Records provided »
"""

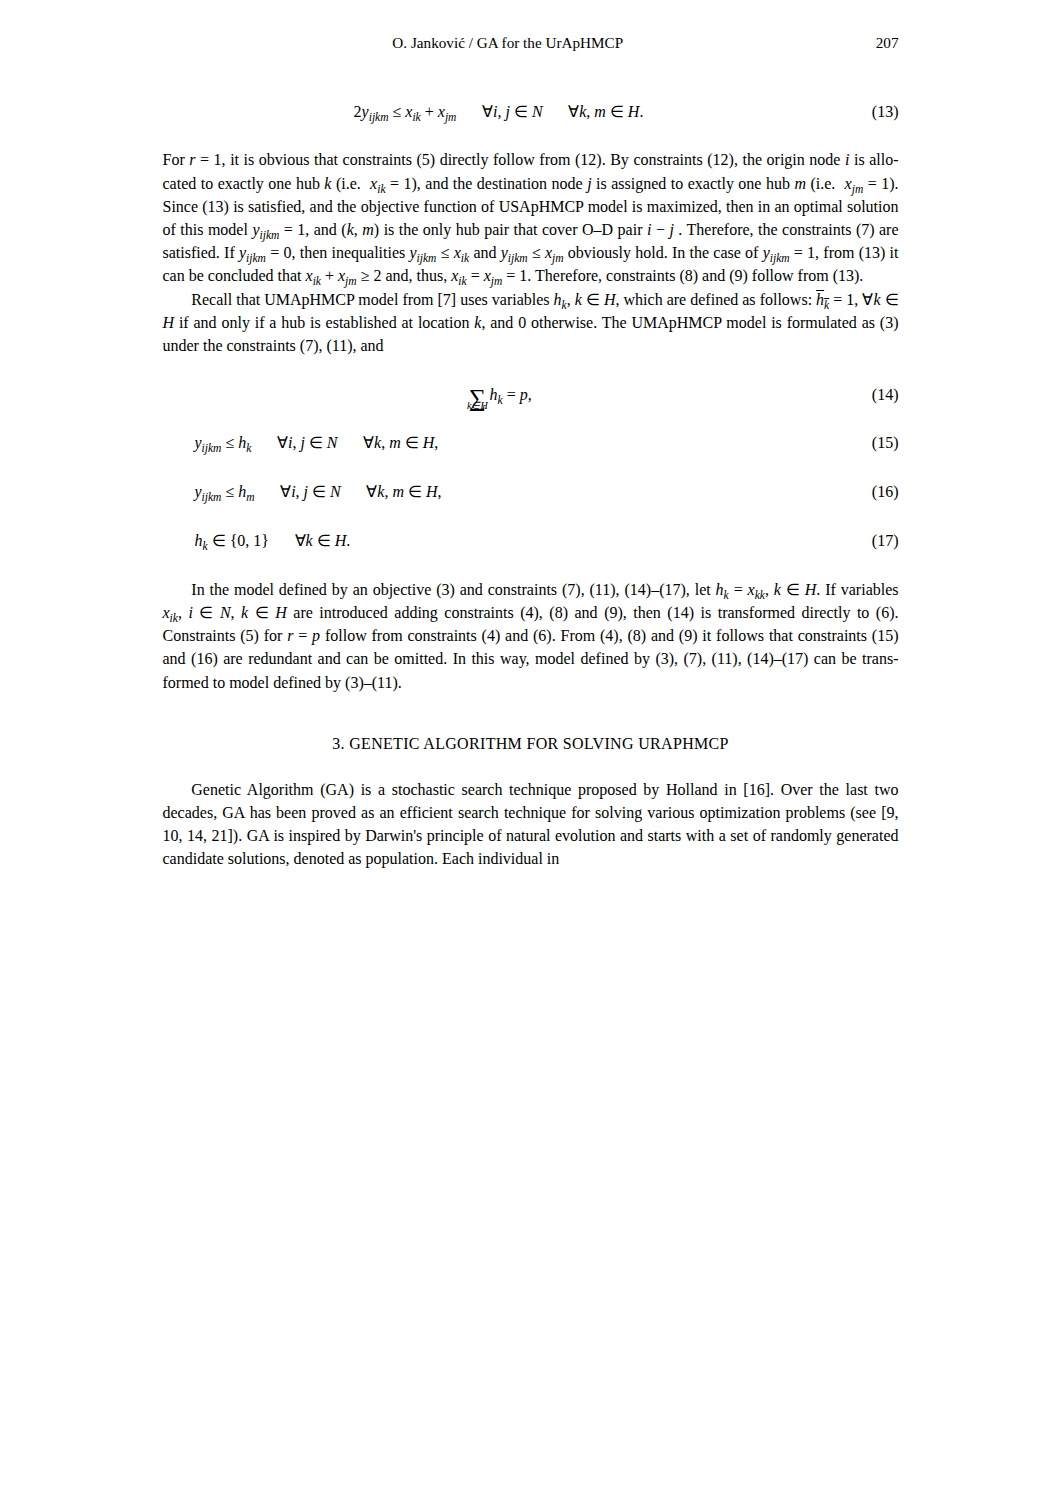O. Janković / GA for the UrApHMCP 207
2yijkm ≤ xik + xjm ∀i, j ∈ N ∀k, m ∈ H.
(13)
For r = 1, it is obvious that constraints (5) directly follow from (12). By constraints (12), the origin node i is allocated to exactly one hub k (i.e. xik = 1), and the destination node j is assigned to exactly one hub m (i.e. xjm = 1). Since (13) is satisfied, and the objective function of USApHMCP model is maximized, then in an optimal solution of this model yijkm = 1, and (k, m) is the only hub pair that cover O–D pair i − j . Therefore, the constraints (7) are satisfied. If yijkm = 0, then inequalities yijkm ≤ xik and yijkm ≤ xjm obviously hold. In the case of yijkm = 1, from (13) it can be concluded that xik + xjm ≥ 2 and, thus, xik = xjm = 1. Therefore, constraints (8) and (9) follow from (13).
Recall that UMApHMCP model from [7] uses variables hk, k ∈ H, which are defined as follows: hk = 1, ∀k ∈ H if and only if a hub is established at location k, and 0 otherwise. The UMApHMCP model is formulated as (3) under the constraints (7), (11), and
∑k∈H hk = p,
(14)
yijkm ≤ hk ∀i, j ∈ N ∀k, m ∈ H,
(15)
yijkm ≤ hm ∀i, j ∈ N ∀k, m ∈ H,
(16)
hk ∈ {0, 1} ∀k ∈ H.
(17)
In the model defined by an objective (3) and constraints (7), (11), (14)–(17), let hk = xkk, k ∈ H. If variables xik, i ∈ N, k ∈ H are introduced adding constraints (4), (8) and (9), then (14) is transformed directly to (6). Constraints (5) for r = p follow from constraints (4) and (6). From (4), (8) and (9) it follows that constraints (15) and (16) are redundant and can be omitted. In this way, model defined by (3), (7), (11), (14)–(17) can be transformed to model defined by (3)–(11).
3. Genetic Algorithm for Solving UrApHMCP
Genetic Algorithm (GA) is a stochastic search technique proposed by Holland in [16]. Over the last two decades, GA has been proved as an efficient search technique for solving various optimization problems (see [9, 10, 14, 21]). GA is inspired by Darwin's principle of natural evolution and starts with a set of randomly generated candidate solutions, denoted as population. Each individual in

"""
"""

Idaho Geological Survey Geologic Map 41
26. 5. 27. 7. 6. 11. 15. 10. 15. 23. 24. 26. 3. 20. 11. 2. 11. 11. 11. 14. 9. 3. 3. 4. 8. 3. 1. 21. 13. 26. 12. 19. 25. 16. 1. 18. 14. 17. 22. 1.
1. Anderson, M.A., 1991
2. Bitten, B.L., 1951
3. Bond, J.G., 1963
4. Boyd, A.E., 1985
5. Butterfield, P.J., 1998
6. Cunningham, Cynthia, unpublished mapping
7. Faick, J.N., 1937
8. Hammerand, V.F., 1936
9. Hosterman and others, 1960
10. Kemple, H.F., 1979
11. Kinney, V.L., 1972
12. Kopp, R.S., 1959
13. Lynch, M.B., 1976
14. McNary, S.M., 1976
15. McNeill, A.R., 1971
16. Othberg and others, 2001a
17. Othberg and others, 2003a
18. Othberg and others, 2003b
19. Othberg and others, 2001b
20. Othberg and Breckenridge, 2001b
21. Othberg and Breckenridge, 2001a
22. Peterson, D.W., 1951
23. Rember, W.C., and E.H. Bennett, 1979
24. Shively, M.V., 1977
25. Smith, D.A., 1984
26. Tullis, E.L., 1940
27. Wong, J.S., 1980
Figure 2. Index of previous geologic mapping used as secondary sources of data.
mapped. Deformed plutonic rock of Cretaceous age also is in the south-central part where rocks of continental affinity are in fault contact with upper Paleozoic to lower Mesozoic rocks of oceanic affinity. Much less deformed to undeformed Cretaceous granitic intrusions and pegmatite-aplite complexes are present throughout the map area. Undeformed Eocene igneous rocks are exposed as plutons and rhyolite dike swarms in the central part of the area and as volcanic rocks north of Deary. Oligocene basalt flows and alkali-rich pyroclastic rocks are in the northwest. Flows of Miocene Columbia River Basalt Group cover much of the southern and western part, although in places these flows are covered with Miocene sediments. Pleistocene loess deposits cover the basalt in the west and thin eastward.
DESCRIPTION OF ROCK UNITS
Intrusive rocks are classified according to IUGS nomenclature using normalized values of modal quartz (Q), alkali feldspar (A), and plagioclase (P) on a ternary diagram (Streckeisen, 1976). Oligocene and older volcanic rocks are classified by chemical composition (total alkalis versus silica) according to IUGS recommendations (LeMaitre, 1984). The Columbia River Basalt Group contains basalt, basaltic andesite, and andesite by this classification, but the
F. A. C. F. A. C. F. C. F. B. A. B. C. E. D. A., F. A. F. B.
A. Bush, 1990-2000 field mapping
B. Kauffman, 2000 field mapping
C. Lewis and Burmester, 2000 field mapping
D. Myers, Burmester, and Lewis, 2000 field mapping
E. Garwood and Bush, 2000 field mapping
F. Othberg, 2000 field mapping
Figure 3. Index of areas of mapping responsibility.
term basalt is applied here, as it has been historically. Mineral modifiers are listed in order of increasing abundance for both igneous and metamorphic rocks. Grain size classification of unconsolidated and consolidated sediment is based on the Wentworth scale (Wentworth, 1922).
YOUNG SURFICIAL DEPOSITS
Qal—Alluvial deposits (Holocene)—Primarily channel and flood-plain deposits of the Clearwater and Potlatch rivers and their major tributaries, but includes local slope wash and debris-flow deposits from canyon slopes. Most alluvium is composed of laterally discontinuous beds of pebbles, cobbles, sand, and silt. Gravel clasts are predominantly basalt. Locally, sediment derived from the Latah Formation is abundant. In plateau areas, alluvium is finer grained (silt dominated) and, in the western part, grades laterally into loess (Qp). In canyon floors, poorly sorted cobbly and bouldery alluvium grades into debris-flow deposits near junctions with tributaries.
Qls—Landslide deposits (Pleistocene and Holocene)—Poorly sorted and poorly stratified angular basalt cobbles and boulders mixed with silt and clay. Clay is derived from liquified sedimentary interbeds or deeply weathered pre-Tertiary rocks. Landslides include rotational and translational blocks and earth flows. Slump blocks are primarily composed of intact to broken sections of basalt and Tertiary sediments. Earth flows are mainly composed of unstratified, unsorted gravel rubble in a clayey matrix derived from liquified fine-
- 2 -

"""
"""

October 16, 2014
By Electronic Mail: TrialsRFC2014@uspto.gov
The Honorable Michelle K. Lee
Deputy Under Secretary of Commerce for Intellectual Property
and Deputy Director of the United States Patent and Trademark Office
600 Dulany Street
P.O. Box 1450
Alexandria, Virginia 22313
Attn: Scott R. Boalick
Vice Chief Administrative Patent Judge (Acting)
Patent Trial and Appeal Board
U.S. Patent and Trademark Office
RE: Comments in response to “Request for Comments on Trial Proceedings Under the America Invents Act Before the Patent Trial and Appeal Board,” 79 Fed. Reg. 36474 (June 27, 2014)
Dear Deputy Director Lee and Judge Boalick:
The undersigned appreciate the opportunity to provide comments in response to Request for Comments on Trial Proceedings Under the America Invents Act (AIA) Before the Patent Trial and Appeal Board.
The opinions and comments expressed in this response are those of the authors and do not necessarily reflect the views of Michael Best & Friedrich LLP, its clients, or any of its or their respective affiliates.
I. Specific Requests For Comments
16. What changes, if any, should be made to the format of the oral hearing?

"""

Task goal » Look through the material and copy each line that has "Bush".

Answer space »
A. Bush, 1990-2000 field mapping
E. Garwood and Bush, 2000 field mapping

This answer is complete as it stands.